▸ **Selected extract**:
A Supreme Court decision issued on Monday lends support to the way criminal investigation is conducted both at the federal level and in many states. Currently, a number of states and the federal government permit the pre-conviction gathering of DNA evidence from criminal suspects.

The laws vary, but they all have in common that those suspected of serious crime can be subjected to DNA extraction. Under a U.S. Supreme Court decision issued earlier this week, the practice is declared constitutional, in accord with the Fourth Amendment of the United States.

Under the Fourth Amendment, police may not conduct unreasonable searches and seizures. This means that officers are not allowed to search a criminal suspect for evidence of an unrelated crime without reasonable suspicion.

The Supreme Court justified pre-conviction DNA profiling of those suspected of serious crimes in order to identify the suspect. As Justice Antonin Scalia pointed out, though, the real reason for DNA profiling is not to identify criminal suspects, but to solve cold cases. In most cases where officers gather DNA evidence, they aren’t trying to identify the suspect, but just check whether or not they can be connected to unsolved criminal cases.

The appeal on which the decision was based involved a Maryland man who was convicted of a 2003 rape after police gathered DNA evidence upon his arrest for assault charges. The Maryland Court of Appeals ruled that a state law that permitted DNA collection from those who are only suspected of criminal activity is a violation of the Fourth Amendment, which prohibits unreasonable searches and seizures.

It isn’t clear yet how widely the ruling will impact criminal investigation of “serious crimes,” which term was not defined by the court.

Data entries
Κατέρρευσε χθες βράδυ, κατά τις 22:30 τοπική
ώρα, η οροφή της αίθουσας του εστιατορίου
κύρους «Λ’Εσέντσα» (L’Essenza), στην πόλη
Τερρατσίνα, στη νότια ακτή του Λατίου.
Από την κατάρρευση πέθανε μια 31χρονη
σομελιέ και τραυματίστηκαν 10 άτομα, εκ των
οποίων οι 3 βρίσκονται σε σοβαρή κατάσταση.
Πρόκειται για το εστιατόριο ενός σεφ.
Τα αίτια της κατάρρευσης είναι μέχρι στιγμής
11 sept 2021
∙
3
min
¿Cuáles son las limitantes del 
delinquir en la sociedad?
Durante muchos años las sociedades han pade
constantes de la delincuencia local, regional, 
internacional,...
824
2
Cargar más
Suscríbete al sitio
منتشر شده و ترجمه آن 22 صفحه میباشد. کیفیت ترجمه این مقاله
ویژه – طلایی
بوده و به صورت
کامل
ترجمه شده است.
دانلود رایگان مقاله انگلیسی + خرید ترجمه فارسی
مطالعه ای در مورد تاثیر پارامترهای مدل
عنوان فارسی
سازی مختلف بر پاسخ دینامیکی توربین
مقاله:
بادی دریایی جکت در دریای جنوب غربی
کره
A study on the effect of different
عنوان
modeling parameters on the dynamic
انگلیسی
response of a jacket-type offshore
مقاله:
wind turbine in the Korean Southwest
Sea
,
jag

▸ **Work request**:
In the article on the Supreme Court DNA ruling, what does the court say was the purpose of pre-conviction DNA profiling? The items have no connection to the article.

▸ **Output of the exercise**:
To identify the suspect.